After finishing the Hegoland dagger, Tom got me into another interesting project. A small, beach battered flint nodule with a natural hole in it that was the result of a chalk inclusion being eroded out. When I saw it and the plans for what he wanted made from it I said "Holy S*** how in the Hell am I going to do that! "Disc Maces" made from flint are extremely rare, with only one in the Danish National Museum. The picture at top, shows the rock with a hole in it, which I called the "Holy" rock because it looked like something a shaman would want to put in his medicine bag, along with a drawing of the mace from the DNM, and my version of it superimposed over one of the photos. Because this thing looked so much like an artifact already and was heavily coned on the outside with a texture like granite, I had misgivings about attacking it. This, I conveyed to Tom, who assured me it was not an artifact and was expendable. You know when you get that special feeling and all is just right, well, I had it the day I went after the "Holy Rock!" It took about 2 hours once I got the first flake off the nose of that thing. I had to finally hit it with a steel hammer. With the first flake removed and a platform started in clear flint I used my copper boppers a little, but mostly my copper punches. No flakes could be removed from inside the hole due to the angles being wrong. All flakes were from the rim, which is like that of a square-sectioned  axe. It was a real battle to get past the cones and keep as much material on the rim as I could. The disc, which is a bit elliptical, is about 2 3/8 inches wide and is about 3/4 inch thick. I would have liked to have thinned it more so it would have been more in proportion to the drawing, but to remove another set of flakes off the faces would have meant loosing more of the precious diameter in platform preparations. Given the shape and condition of that pebble, I got all I could out of it, and was lucky to do that!

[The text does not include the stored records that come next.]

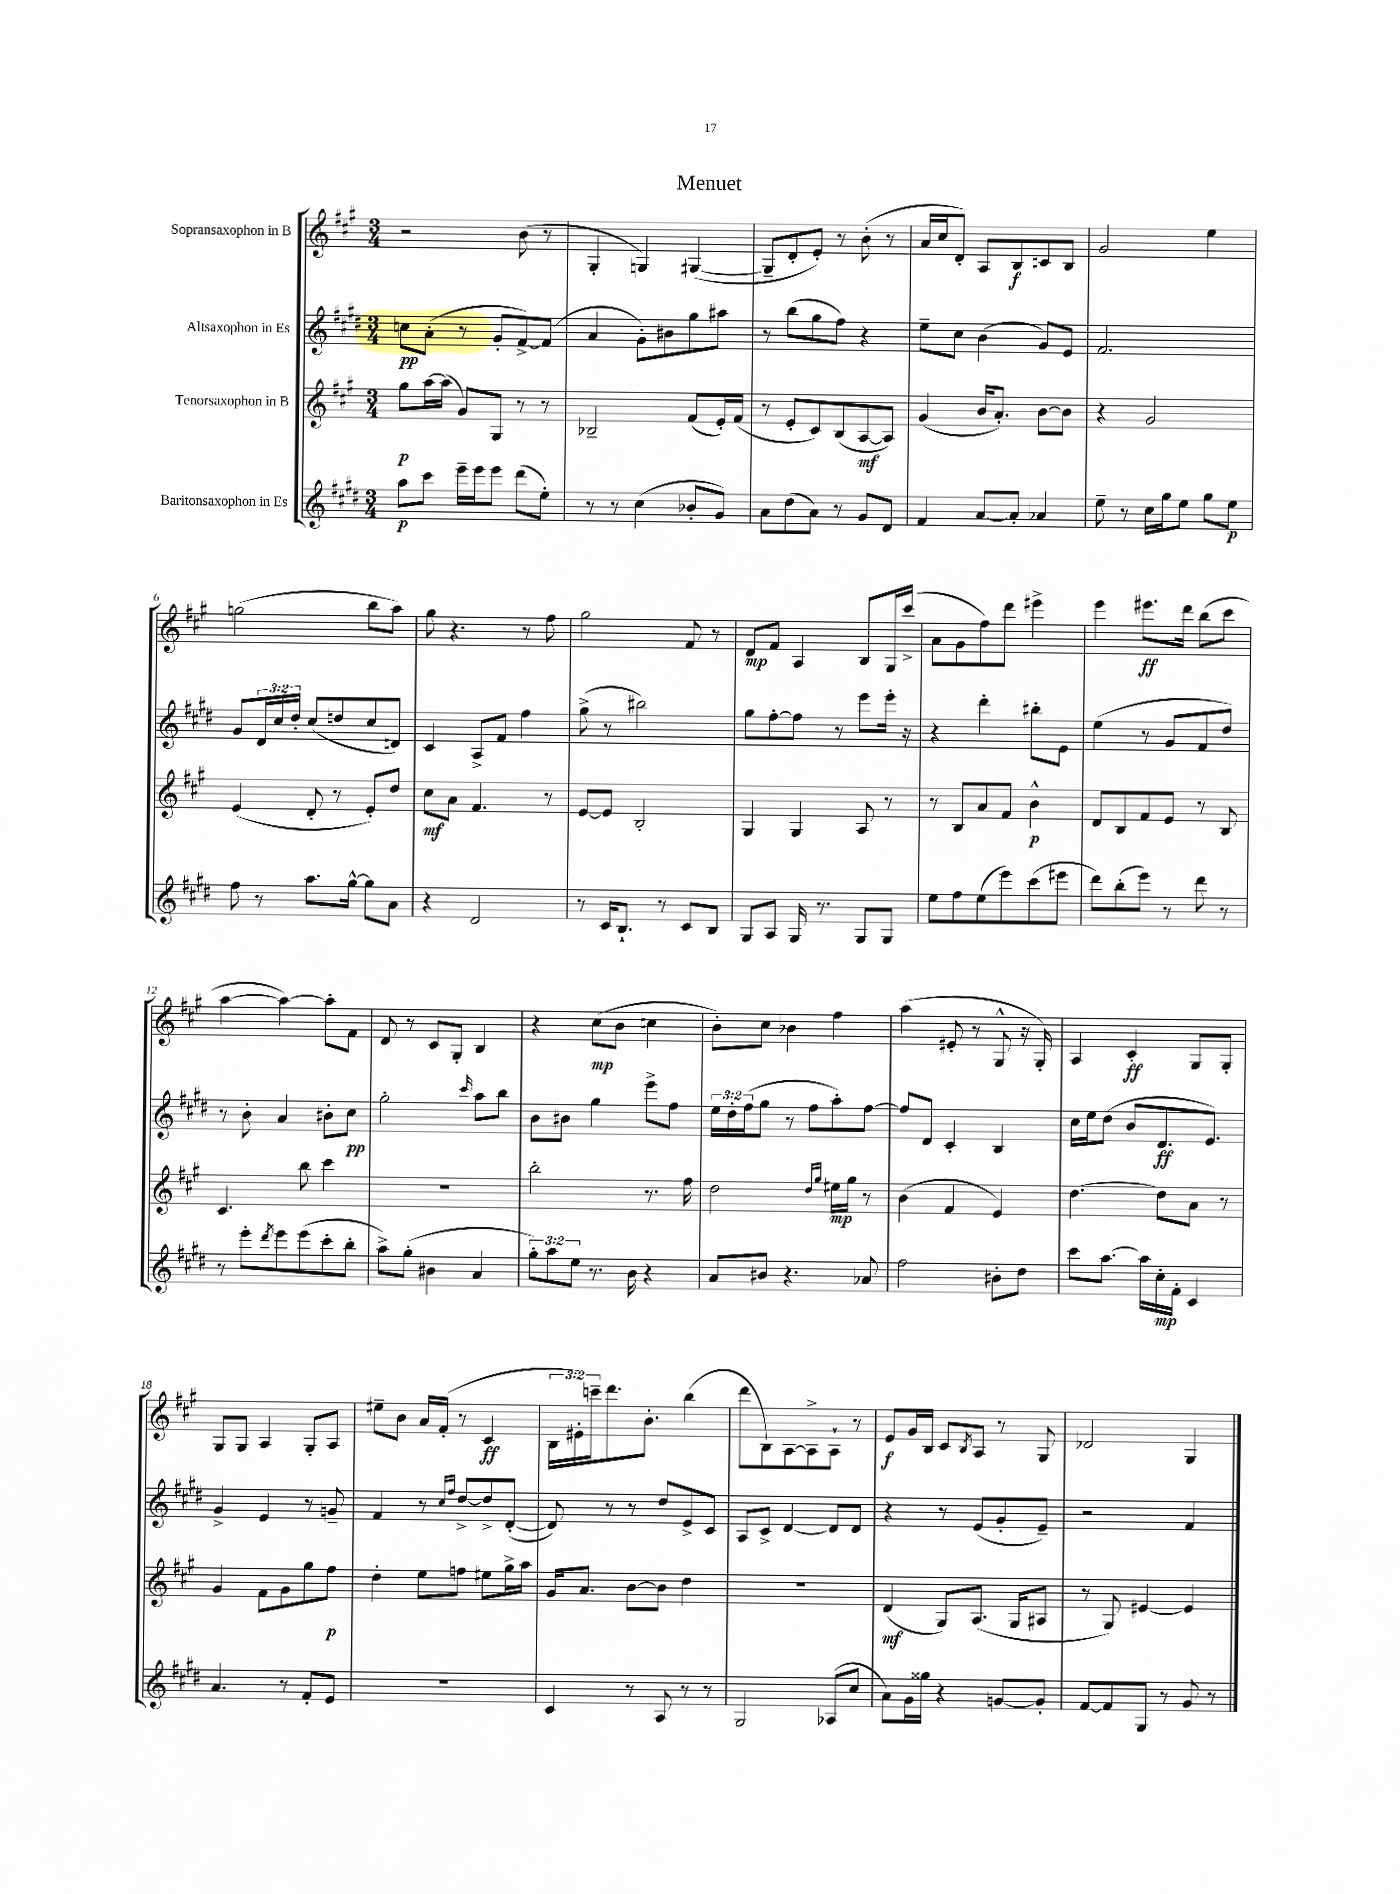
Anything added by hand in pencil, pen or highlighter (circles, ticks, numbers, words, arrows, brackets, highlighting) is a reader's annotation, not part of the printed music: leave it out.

**kern	**kern	**kern	**kern
*staff4	*staff3	*staff2	*staff1
*clefG2	*clefG2	*clefG2	*clefG2
*k[f#c#g#d#]	*k[f#c#g#]	*k[f#c#g#d#]	*k[f#c#g#]
*M3/4	*M3/4	*M3/4	*M3/4
8aa	8gg#	8cc	2r
8ccc#	[16aa	(8a'	.
.	(16aa]	.	.
16eee~	8g#)	8r	.
16eee	.	.	.
8eee	8G#	8g#'	.
(8ddd#	8r	[8f#^)	(8b
8ee')	8r	(8f#]	8r
=	=	=	=
8r	2B-~	4a	4G#'
8r	.	.	.
(4cc#	.	8g#')	4G)
.	.	8b#	.
8b-'	(8f#	8gg#	([4G#
8g#)	16e')	8aa#	.
.	(16f#	.	.
=	=	=	=
8a	8r	8r	8G#~]
(8dd#	8e'	(8bb	8d'
8a)	8c#)	8gg#	8e')
8r	(8B	8ff#)	8r
8g#	[8A	4r	(8b'
8d#	8A])	.	8r
=	=	=	=
4f#	(4g#	8ee~	16a
.	.	.	16cc#
.	.	8cc#	8d')
[8a	16b	(4b	8A
.	8.a')	.	.
8a']	.	.	8B
4a-	[8b	8g#)	8c
.	8b]	8e	8B
=	=	=	=
8ee~	4r	2.f#	2g#
8r	.	.	.
16cc#	2g#	.	.
16gg#	.	.	.
8ee	.	.	.
8gg#	.	.	4ee
8ee	.	.	.
=	=	=	=
8ff#	(4e	8g#	(2gg
8r	.	24d#	.
.	.	24cc#	.
.	.	24dd#'	.
8.aa	8d'	(8cc#	.
.	8r	8dd	.
[16gg#^^	.	.	.
8gg#]	8e')	8cc#	8bb
8a	8dd	8d)	8aa)
=	=	=	=
4r	8cc#	4c#	8gg#
.	8a	.	4.r
2d#	4.f#	8A^	.
.	.	8f#	.
.	.	4ff#	8r
.	8r	.	8ff#
=	=	=	=
8r	[8e	(8gg#^	2gg#
16c#	8e]	8r	.
8.B`	.	.	.
.	2B'	2bb#)	.
8r	.	.	.
8c#	.	.	8f#
8B	.	.	8r
=	=	=	=
8G#	4G#	8gg#	8d
8A	.	[8ff#'	8f#
16G#	4G#	8ff#]	4A
8.r	.	.	.
.	.	8r	.
8G#	8A	8eee	8B
8G#	8r	16eee'	16G#
.	.	16r	(16ccc#^
=	=	=	=
8ee	8r	4r	8a
8ff#	8B	.	8g#
(8ee	8a	4ddd#'	8ff#)
8eee)	8f#	.	8ddd
(8ccc#	4b^^	8bb#'	4eee#^
8eee#	.	8e	.
=	=	=	=
8ddd#)	8d	(4ee	4eee
(8bb'	8B	.	.
8eee)	8f#	8r	8.eee#
8r	8e	8g#	.
.	.	.	16ddd
8ddd#	8r	8f#	(8bb
8r	8B	8dd#)	8ccc#
=	=	=	=
8r	4.c#	8r	[4aa
8eee'	.	8b'	.
8qddd#	.	.	.
8eee	.	4a	4aa_)
(8eee	8bb	.	.
8ccc#'	4ccc#	8b#'	8aa']
8bb'	.	8cc#	8f#
=	=	=	=
8aa^)	2.r	2gg#'	8d
(8gg#'	.	.	8r
4b#	.	.	8c#
.	.	.	8G#'
.	.	16qqccc#	.
4a	.	8aa	4B
.	.	8bb	.
=	=	=	=
12gg#')	2bb'	8b	4r
12aa	.	.	.
.	.	8b#	.
12ee	.	.	.
8.r	.	4gg#	(8cc#
.	.	.	8b
16b	.	.	.
4r	8.r	8eee^	4cc
.	.	8ff#	.
.	16ff#	.	.
=	=	=	=
8a	2dd	24ee	8b')
.	.	24dd#'	.
.	.	(24ff#	.
8b#	.	8gg#	8cc#
4.r	.	8r	4b-
.	.	8ff#	.
.	16qqdd	.	.
.	16qqgg#	.	.
.	16ee#	8aa')	4ff#
.	16gg#	.	.
8a-	8r	[8ff#	.
=	=	=	=
2ff#	(4b	8ff#]	(4aa
.	.	8d#	.
.	4f#	4c#'	8e#'
.	.	.	8r
8b#'	4e)	4B	8G#^^
8dd#	.	.	16r
.	.	.	16G#')
=	=	=	=
8ccc#	[4.dd	16cc#	4A
.	.	16ee	.
[8.aa	.	(8dd#	.
.	.	8b	4c#'
16aa]	.	.	.
16cc#'	8dd]	8.d#	.
16f#'	.	.	.
4c#	8a	.	8G#
.	.	8.e)	.
.	8r	.	8G#'
=	=	=	=
4.a	4g#	4g#^	8G#
.	.	.	8G#
.	8f#	4e	4A
8r	8g#	.	.
8f#'	8gg#	8r	8G#'
8e	8ff#	8g~	8A
=	=	=	=
2.r	4dd'	4f#	8ee#~
.	.	.	8b
.	8ee	8r	16a
.	.	.	(16f#'
.	.	16qqcc#	.
.	.	16qqff#	.
.	8ff	[8dd#^	8r
.	8ee#	8dd#^]	4c#
.	16gg#^	([8d#'	.
.	16aa	.	.
=	=	=	=
4c#	16g#	8d#])	24B
.	.	.	24e#')
.	8.a	.	.
.	.	.	24ccc~
.	.	8r	8.ddd
8r	[8b	8r	.
.	.	.	8.b'
8A	8b]	8dd#	.
8r	4dd	8e^	(4bb
8r	.	8c#	.
=	=	=	=
2G#	2.r	8A	8ddd
.	.	8c#^	8B)
.	.	[4d#	[8A
.	.	.	8A^]
(8A-	.	8d#]	8A`
8cc#	.	8d#	8r
=	=	=	=
8a)	(4d	4r	8e
16g#	.	.	16g#
16gg##	.	.	16B
4r	8G#)	8r	8c#
.	.	.	8qB
.	(8.A	(8e	8A
[8g	.	8g#'	8r
.	16G#	.	.
8g']	8A#	8e~)	8G#
=	=	=	=
[8f#	8r	2r	2d-
8f#]	8G#)	.	.
8G#	[4e#	.	.
8r	.	.	.
8g#	4e#]	4f#	4G#
8r	.	.	.
==	==	==	==
*-	*-	*-	*-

"Any direction, for as long as it is FORWARD!"

This is the picture I see as a screen saver on the computer I use every day. It is one of my model ships that I converted to radio control just before the wife's passing and she took this wonderful photo of it under full sail with a fair wind just too the port-stern quarter. Square-riggers are at their best with the wind coming from this direction but they can't sail directly into it. Some are efficient enough that they might go as high as 70 degrees. "On the wind" my little Thermopylae can do about 60. In order to get somewhere against  the wind the ship is forced to sail a zigzag course. It is called tacking and is hard work for the crew and so it is with me. I sail with the wind when I can and tack when I must, just for as long as I am making "headway!"